The Republicans, and some Democrats too, have been advancing the narrative that if only President Obama cultivated more personal relationships with members of Congress, politics would be different. We wouldn’t be on the edge of the precipice, and deals would be cut over a golf game or a glass of Merlot, like the good old days. Obama has outsourced most of his dealings with Congress, so the story line goes, and the nation is paying the price.
Think the president doesn't know how to party? Here you can watch him drink up and boogie down.
Asked at his press conference Monday about the growing criticism that he and his staff are too insular, Obama sounded a bit defensive, saying he had good relationships when he was in the Senate, and that he enjoys a good party, but no amount of backslapping can paper over sharp policy differences. It’s not personal, he said, he has a fine time with members of Congress when they attend the annual picnic with their families. That doesn’t stop them from “blasting me for being a big-spending socialist,” he said.
The Kennedys set the gold standard when it comes to schmoozing. No president since has measured up to the easy camaraderie that Jack Kennedy had with Washington and the Georgetown social set.

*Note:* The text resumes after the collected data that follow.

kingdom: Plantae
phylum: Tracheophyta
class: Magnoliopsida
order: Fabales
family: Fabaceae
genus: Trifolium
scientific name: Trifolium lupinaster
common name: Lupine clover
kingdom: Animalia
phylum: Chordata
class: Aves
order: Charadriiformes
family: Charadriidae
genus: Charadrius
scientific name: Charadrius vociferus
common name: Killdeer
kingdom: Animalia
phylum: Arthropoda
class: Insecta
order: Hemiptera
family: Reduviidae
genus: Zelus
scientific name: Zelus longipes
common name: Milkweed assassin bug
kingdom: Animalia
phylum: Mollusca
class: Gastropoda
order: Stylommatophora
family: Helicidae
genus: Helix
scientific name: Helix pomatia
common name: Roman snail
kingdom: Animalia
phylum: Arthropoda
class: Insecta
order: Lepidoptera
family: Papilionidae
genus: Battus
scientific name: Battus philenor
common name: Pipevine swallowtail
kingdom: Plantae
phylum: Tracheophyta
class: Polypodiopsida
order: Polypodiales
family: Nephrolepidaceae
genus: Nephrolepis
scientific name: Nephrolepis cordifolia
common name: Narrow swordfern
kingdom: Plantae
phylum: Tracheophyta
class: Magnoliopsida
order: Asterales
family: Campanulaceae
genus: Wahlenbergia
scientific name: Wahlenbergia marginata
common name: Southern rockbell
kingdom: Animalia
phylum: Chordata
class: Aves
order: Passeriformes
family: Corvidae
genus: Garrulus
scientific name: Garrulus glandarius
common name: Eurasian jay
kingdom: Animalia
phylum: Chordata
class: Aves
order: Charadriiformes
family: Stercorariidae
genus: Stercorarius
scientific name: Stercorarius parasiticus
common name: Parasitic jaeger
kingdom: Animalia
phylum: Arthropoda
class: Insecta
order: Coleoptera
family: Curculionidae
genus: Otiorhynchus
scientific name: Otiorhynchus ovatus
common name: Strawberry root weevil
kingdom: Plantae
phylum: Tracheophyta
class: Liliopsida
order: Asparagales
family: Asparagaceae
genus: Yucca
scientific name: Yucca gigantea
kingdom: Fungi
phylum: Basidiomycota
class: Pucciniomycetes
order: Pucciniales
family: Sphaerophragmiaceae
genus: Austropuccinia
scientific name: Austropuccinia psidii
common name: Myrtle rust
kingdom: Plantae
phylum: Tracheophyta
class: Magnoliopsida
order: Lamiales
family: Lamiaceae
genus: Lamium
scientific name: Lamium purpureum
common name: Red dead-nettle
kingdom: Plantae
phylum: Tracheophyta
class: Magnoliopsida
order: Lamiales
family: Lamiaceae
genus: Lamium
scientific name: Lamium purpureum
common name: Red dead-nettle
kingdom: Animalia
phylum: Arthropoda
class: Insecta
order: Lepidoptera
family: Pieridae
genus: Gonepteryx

But did it make a difference in how his agenda was received on Capitol Hill? Kennedy’s presidency was tragically cut short, so there’s no definitive answer, and it took LBJ’s arm-twisting to get his agenda done.
The example most often cited of a president who famously got along with the congressional opposition is Ronald Reagan and Tip O’Neill, two Irishmen who could settle differences over a cigar. Brookings scholar Stephen Hess adds another example—Dwight Eisenhower, who worked successfully with Democratic congressional leaders Lyndon Johnson and Sam Rayburn.
“Deals were made but not because these people became bosom buddies or liked each other,” says Hess, noting that Eisenhower—whom he worked for as a young aide—was “deeply skeptical” of LBJ and Rayburn. “These people could deliver, and that’s what made a difference.” Hess scoffs at the notion that friendships drive Washington dealmaking. “These are business associates,” he says, and you have to go way back to a time when members brought their families to Washington to find real friendships develop. With the advent of the three-day workweek and jet travel that can transport members home in a matter of hours, the Washington social network frayed long before Obama took office.
Every recent president has come in for his share of criticism for not paying enough attention to the tender egos in Congress or to institutional Washington, which former Bill Clinton press secretary Dee Dee Myers told The Daily Beast means Sally Quinn. Former Washington Post reporter and columnist Quinn is the social calendar’s barometer, and she hasn’t been satisfied with the pace of presidential socializing for some time.
“It’s where deals get made and secrets get whispered. It’s like another layer of government; it’s part of the currency of moving the political agenda.”
With Clinton, the criticism was that he spent too much time “talking to hillbillies from Arkansas and not talking to people who knew how this town worked,” says Myers. With Obama, the criticism is that he doesn’t talk to anyone, and that he doesn’t like it when people come to the White House and then go out on the floor of Congress and blast him. “Get used to it, this is Washington,” she says. “It wouldn’t hurt him [Obama] to get out a little more.” Clinton learned how to work with Republican Speaker Newt Gingrich, and Gingrich could deliver.
Steve Clemons, with the Atlantic Media Company, is an unabashed admirer of the social circuit. “It’s where deals get made and secrets get whispered. It’s like another layer of government; it’s part of the currency of moving the political agenda.” He notes that a recent biography of George Washington describes how Washington climbed the political ladder holding parties and attending them. “It’s a whole different picture that we don’t see in the marble [statues].”
Maybe moviemaker Steven Spielberg can elevate Washington’s party giving the way he did Lincoln’s horse trading: make it seem like a noble endeavor toward a greater goal. Obama could be taking some of this to heart. Noting that his daughters are growing up and don’t want to spend as much time with him anymore, he sounded almost wistful, saying it was getting “kind of lonely in this big house,” and that “I’ll probably be calling around, looking for somebody to play cards with or something.”